| Extracted information |
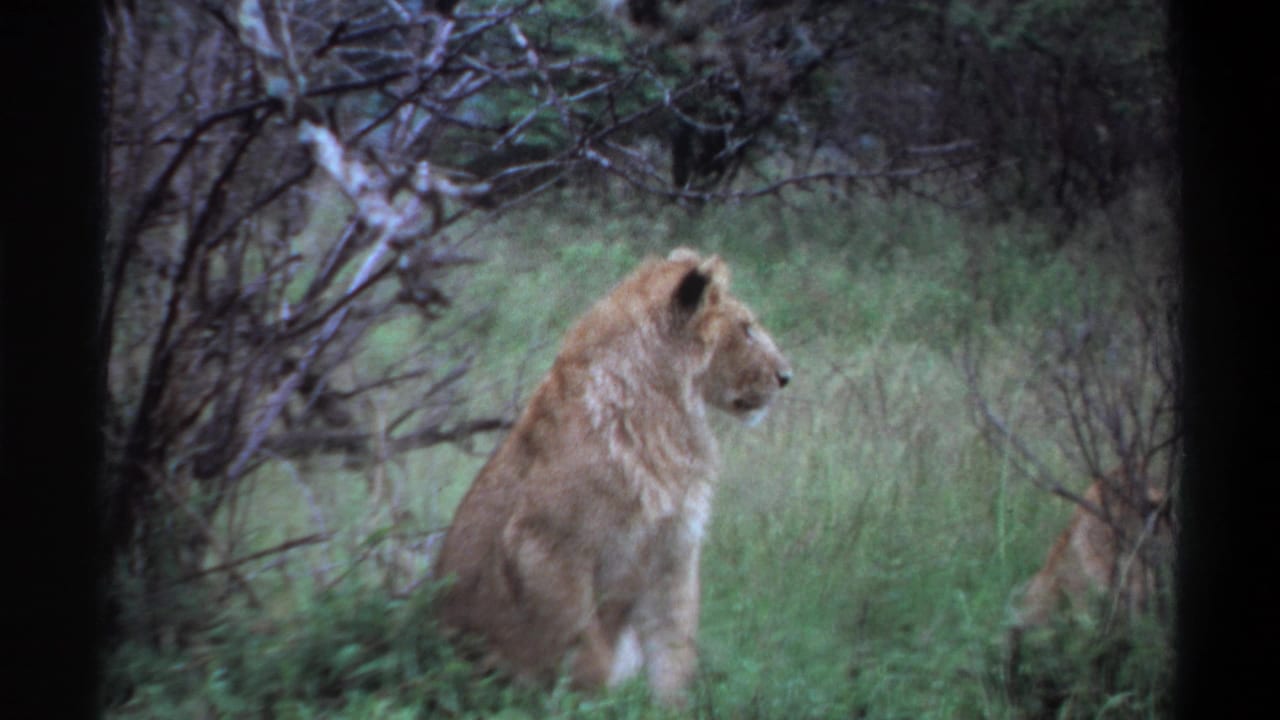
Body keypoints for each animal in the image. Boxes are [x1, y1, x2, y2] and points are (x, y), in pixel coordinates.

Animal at [432, 247, 792, 706]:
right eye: (746, 329)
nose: (786, 377)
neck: (666, 414)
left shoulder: (675, 553)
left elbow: (673, 651)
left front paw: (669, 709)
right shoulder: (545, 546)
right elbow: (586, 651)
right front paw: (591, 704)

| About this exercise |
Provide the number of lines in the listing where the string "right" is found, and nothing besides.

| Written reply |
4